Kemudian melanjutkan belajar ke Al-Azhar, Kairo, Mesir. Di tempat ini ia mengaji secara individual pada sejumlah ulama Al-Azhar.Kembali ke Indonesia tahun 1983 dan menjadi salah seorang pengasuh Pondok Pesantren Dar al-Tauhid, yang didirikan kakeknya tahun 1933 sampai sekarang.
Tahun 2001 mendirikan sejumlah lembaga swadaya masyarakat untuk isu-isu Hak-hak Perempuan, antara lain Rahima, Puan Amal Hayati, Fahmina Institute dan Alimat.

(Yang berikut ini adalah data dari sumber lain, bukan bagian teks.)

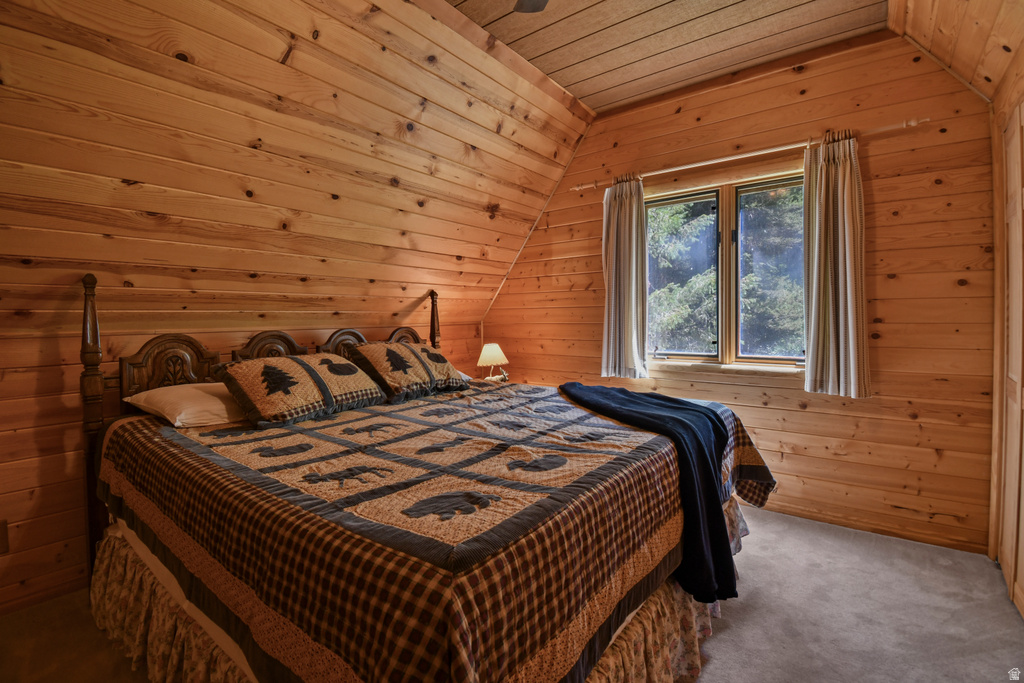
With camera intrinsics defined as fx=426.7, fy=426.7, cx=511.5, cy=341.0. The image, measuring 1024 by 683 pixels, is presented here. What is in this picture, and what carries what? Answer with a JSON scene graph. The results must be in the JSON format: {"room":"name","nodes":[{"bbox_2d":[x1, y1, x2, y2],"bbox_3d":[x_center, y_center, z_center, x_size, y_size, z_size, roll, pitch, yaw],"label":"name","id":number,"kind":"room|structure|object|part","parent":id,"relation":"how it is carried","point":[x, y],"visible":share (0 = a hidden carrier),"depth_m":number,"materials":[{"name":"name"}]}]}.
{"room":"bedroom","nodes":[
{"label":"bedroom","id":0,"kind":"room"},
{"bbox_2d":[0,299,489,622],"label":"left wall","id":1,"kind":"structure","parent":0,"point":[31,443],"depth_m":1.94,"materials":[{"name":"brown wood"}]},
{"bbox_2d":[0,518,8,553],"bbox_3d":[-2.175,0.825,1.776,0.013,0.138,0.083,1,3,38],"label":"wall socket","id":2,"kind":"object","parent":1,"relation":"attached to","point":[3,528],"visible":0.99,"depth_m":1.80,"materials":[{"name":"brown"}]},
{"bbox_2d":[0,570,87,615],"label":"baseboard","id":3,"kind":"structure","parent":1,"relation":"attached to","point":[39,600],"depth_m":1.92,"materials":[{"name":"brown wood"}]},
{"bbox_2d":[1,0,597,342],"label":"sloped ceiling","id":4,"kind":"structure","parent":0,"point":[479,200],"depth_m":2.07,"materials":[{"name":"brown wood"}]},
{"bbox_2d":[0,504,1022,682],"bbox_3d":[-0.071,1.224,1.451,3.953,0.105,4.377,1,3,38],"label":"carpet floor","id":5,"kind":"structure","parent":0,"point":[728,630],"depth_m":1.76,"materials":[{"name":"grey carpet"}]},
{"bbox_2d":[81,271,782,682],"bbox_3d":[-0.346,0.441,2.072,2.392,1.437,2.191,1,3,38],"label":"bed","id":6,"kind":"object","parent":5,"relation":"on","point":[193,600],"visible":0.86,"depth_m":1.31,"materials":[{"name":"brown wood"}]},
{"bbox_3d":[-1.675,0.153,2.139,0.143,0.367,0.368,1,3,38],"label":"headboard panel","id":7,"kind":"part","parent":6,"relation":"part of","materials":[{"name":"brown wood"}]},
{"bbox_2d":[123,382,244,429],"bbox_3d":[-1.428,0.293,2.137,0.446,0.173,0.661,1,3,38],"label":"white pillow","id":8,"kind":"object","parent":6,"relation":"on","point":[143,397],"visible":0.71,"depth_m":1.92,"materials":[{"name":"white fabric"}]},
{"bbox_3d":[-0.773,0.092,3.181,0.150,0.384,0.337,1,3,38],"label":"headboard","id":9,"kind":"part","parent":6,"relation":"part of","materials":[{"name":"brown wood"}]},
{"bbox_2d":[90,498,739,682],"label":"bed skirt","id":10,"kind":"object","parent":6,"relation":"attached to","point":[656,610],"visible":0.32,"depth_m":1.47,"materials":[{"name":"beige fabric"}]},
{"bbox_2d":[94,380,772,682],"bbox_3d":[-0.258,0.661,2.105,2.262,0.560,2.162,1,3,38],"label":"quilt","id":11,"kind":"object","parent":6,"relation":"on","point":[269,443],"visible":0.86,"depth_m":1.21,"materials":[{"name":"fabric"}]},
{"bbox_2d":[216,351,387,428],"bbox_3d":[-1.049,0.221,2.194,0.421,0.302,0.742,1,3,38],"label":"pillow","id":12,"kind":"object","parent":11,"relation":"on","point":[283,365],"visible":0.99,"depth_m":2.02,"materials":[{"name":"brown fabric"}]},
{"bbox_2d":[345,342,467,402],"bbox_3d":[-0.664,0.176,2.721,0.409,0.340,0.758,1,3,38],"label":"pillow","id":13,"kind":"object","parent":11,"relation":"on","point":[423,365],"visible":0.99,"depth_m":2.55,"materials":[{"name":"brown fabric"}]},
{"bbox_2d":[560,383,736,604],"bbox_3d":[0.608,0.618,2.113,0.526,0.602,1.186,-1,2,-15],"label":"throw blanket","id":14,"kind":"object","parent":11,"relation":"on","point":[594,389],"visible":0.84,"depth_m":1.75,"materials":[{"name":"blue fabric"}]},
{"bbox_2d":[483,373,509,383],"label":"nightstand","id":15,"kind":"object","parent":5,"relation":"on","point":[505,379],"visible":0.15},
{"bbox_2d":[476,342,508,381],"bbox_3d":[-0.175,0.198,3.720,0.284,0.380,0.286,1,3,38],"label":"table lamp","id":16,"kind":"object","parent":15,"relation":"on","point":[493,353],"visible":0.97,"depth_m":3.63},
{"bbox_2d":[443,0,891,113],"bbox_3d":[0.186,-1.729,1.157,2.516,0.111,4.313,1,3,38],"label":"ceiling","id":17,"kind":"structure","parent":0,"point":[618,98],"depth_m":2.42,"materials":[{"name":"brown wood"}]},
{"bbox_2d":[514,0,548,12],"bbox_3d":[0.156,-1.469,1.233,1.125,0.372,1.108,1,3,38],"label":"ceiling fan","id":18,"kind":"object","parent":17,"relation":"hanging from","point":[538,0],"visible":0.98,"depth_m":1.79,"materials":[{"name":"metal"}]},
{"bbox_2d":[480,36,997,552],"bbox_3d":[1.171,-0.342,3.255,3.679,2.916,0.157,1,3,38],"label":"back wall","id":19,"kind":"structure","parent":0,"point":[886,315],"depth_m":2.51,"materials":[{"name":"brown wood"}]},
{"bbox_2d":[643,167,809,370],"bbox_3d":[1.491,-0.454,2.986,1.303,1.315,0.147,1,3,38],"label":"window","id":20,"kind":"structure","parent":19,"relation":"in","point":[726,239],"depth_m":2.98,"materials":[{"name":"glass"}]},
{"bbox_3d":[1.205,-0.491,3.221,0.523,1.247,0.077,1,3,38],"label":"pane","id":21,"kind":"part","parent":20,"relation":"part of","materials":[{"name":"glass"}]},
{"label":"mullion","id":22,"kind":"part","parent":20,"relation":"part of","materials":[{"name":"brown wood"}]},
{"bbox_3d":[1.802,-0.465,2.922,0.507,1.253,0.076,1,3,38],"label":"pane","id":23,"kind":"part","parent":20,"relation":"part of","materials":[{"name":"glass"}]},
{"bbox_2d":[572,117,927,193],"bbox_3d":[1.364,-1.184,2.846,2.021,0.060,0.118,1,3,38],"label":"curtain rod","id":24,"kind":"object","parent":19,"relation":"attached to","point":[760,152],"visible":0.83,"depth_m":2.63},
{"bbox_2d":[600,175,649,379],"bbox_3d":[0.835,-0.475,3.204,0.407,1.490,0.122,1,3,38],"label":"left curtain","id":25,"kind":"object","parent":24,"relation":"hanging from","point":[622,259],"visible":0.97,"depth_m":3.19,"materials":[{"name":"fabric"}]},
{"bbox_2d":[800,133,871,398],"bbox_3d":[1.849,-0.437,2.454,0.360,1.467,0.120,1,3,38],"label":"right curtain","id":26,"kind":"object","parent":24,"relation":"hanging from","point":[846,243],"visible":0.98,"depth_m":2.45,"materials":[{"name":"fabric"}]},
{"bbox_2d":[754,496,986,552],"bbox_3d":[1.380,1.059,3.097,3.075,0.084,0.017,1,3,38],"label":"baseboard","id":27,"kind":"structure","parent":19,"relation":"attached to","point":[806,514],"depth_m":2.48,"materials":[{"name":"brown wood"}]},
{"bbox_2d":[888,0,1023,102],"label":"right sloped ceiling","id":28,"kind":"structure","parent":0,"point":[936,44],"depth_m":1.98,"materials":[{"name":"brown wood"}]},
{"bbox_2d":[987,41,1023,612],"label":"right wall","id":29,"kind":"structure","parent":0,"point":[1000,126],"depth_m":2.09,"materials":[{"name":"brown wood"}]},
{"bbox_2d":[996,101,1023,614],"bbox_3d":[2.062,0.072,1.677,0.070,2.168,1.087,1,3,38],"label":"closet door","id":30,"kind":"structure","parent":29,"relation":"in","point":[1022,403],"depth_m":1.92,"materials":[{"name":"brown wood"}]},
{"label":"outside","id":31,"kind":"structure","parent":0,"visible":0},
{"label":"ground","id":32,"kind":"structure","parent":31,"visible":0},
{"bbox_2d":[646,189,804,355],"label":"tree","id":33,"kind":"object","parent":32,"relation":"on","point":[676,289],"visible":0.22,"depth_m":6.66,"materials":[{"name":"green plant"}]}
]}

Sejak tahun 2007 sampai sekarang menjadi Komisioner Komisi Nasional Anti Kekerasan Terhadap Perempuan. Tahun 2008 mendirikan Perguruan Tinggi Institute Studi Islam Fahmina di Cirebon. Aktif dalam berbagai kegiatan diskusi, Halaqah, dan seminar keislaman, khususnya terkait dengan isu-isu Perempuan dan Pluralisme, baik di dalam maupun di luar negeri.

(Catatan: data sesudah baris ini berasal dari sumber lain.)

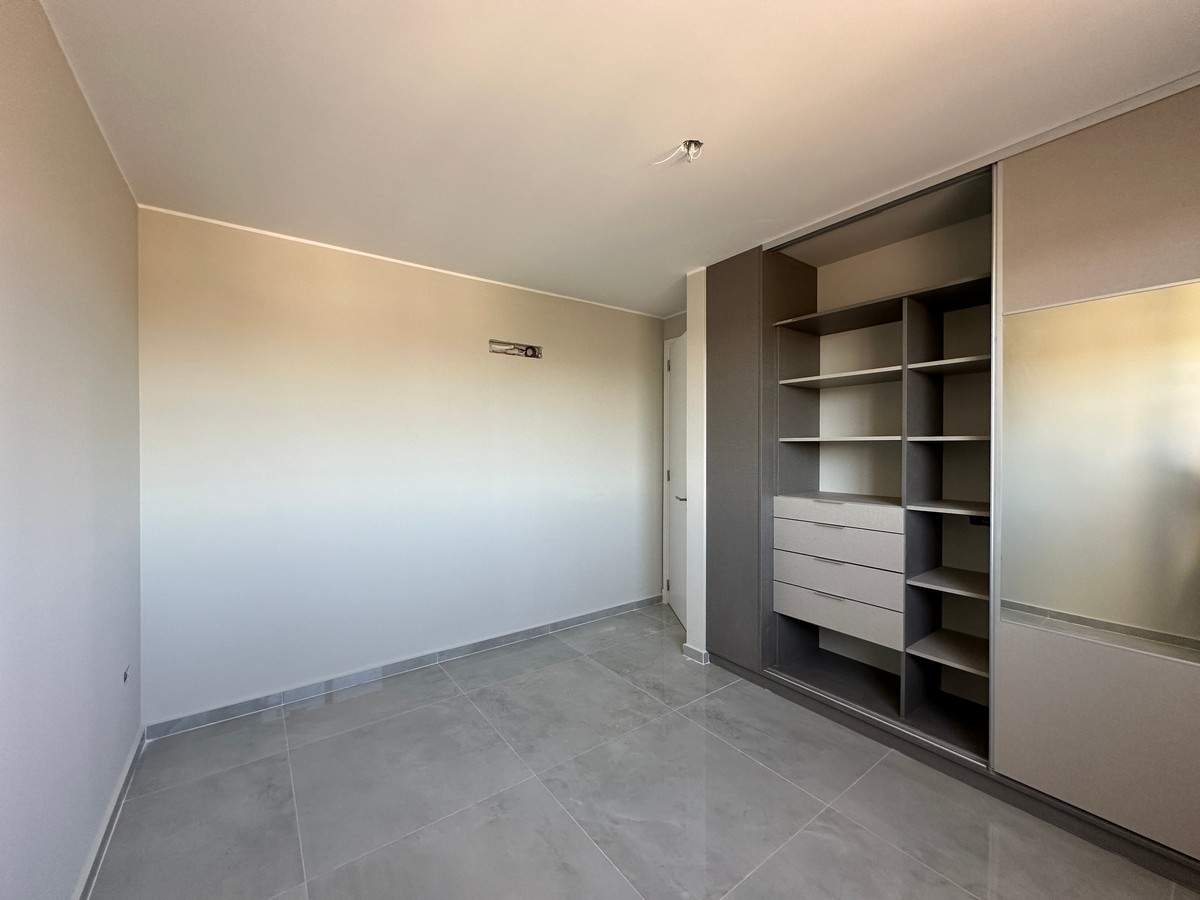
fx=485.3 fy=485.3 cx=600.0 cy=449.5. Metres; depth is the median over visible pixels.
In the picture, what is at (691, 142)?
ceiling light fitting
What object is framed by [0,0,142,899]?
left wall
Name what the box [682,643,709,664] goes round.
baseboard
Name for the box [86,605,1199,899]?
floor
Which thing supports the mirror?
attached to the built-in wardrobe
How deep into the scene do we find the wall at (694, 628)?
3.01 m
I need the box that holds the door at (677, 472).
[666,334,686,626]
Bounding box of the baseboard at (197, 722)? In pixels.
[142,595,667,740]
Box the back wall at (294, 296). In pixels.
[138,206,664,726]
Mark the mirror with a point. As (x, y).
(1074, 603)
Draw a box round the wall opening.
[489,340,541,358]
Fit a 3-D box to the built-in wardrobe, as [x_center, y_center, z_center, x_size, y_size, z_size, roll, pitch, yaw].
[1.626,0.094,2.137,0.757,2.459,2.474,0,1,-37]
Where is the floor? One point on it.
(674, 722)
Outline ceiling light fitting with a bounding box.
[654,139,704,165]
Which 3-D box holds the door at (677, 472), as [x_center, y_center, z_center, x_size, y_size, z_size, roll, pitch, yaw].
[0.612,0.226,3.640,0.103,2.143,0.790,0,0,-6]
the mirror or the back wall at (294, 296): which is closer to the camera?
the mirror
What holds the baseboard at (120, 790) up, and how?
attached to the left wall at (105, 155)
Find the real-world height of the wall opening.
0.093 m
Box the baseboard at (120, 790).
[73,728,144,899]
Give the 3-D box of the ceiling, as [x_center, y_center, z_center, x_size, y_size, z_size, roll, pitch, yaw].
[0.351,-1.146,1.768,3.566,0.108,4.099,0,1,-37]
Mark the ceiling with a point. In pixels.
(686, 119)
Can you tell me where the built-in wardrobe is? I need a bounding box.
[693,74,1199,882]
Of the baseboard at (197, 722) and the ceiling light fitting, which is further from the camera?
the baseboard at (197, 722)
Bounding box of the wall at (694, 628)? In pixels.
[684,268,707,659]
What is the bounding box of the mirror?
[999,279,1199,665]
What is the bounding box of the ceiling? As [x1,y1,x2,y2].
[32,0,1199,317]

Suami Lilik Nihayah Fuadi dengan 5 orang anak ini aktif menulis di sejumlah media massa, menulis dan menerjemahkan buku. Ada sekitar 10 buku karya yang dihasilkannya. Salah satu bukunya yang banyak digunakan sebagai referensi aktivis perempuan adalah “Fiqh Perempuan, Refleksi Kiyai atas Wacana Agama dan Gender”. Karyanya yang lain adalah “Islam Agama Ramah Perempuan”, “Ijtihad Kiyai Husein, Upaya Membangun Keadilan Gender”, “Dawrah Fiqh Perempuan“ (modul pelatihan), “Fiqh Seksualitas”, “Fiqh HIV/AIDS”, “Mengaji Pluralisme Kepada Maha Guru Pencerahan”,”Sang Zahid, Mengarungi Sufisme Gus Dur”, “Menyusuri Jalan Cahaya”, dan lain-lain.
Ia menerima penghargaan Bupati Kabupaten Cirebon sebagai Tokoh Penggerak, Pembina dan Pelaku Pembangunan Pemberdayaan Perempuan (2003), penerima Award (penghargaan) dari Pemerintah AS untuk “Heroes To End Modrn-Day Slavery”, tahun 2006. Namanya juga tercatat dalam “The 500 Most Influential Muslims” yang diterbitkan oleh The Royal Islamic Strategic Studies Center, tahun 2010, 2011-2012.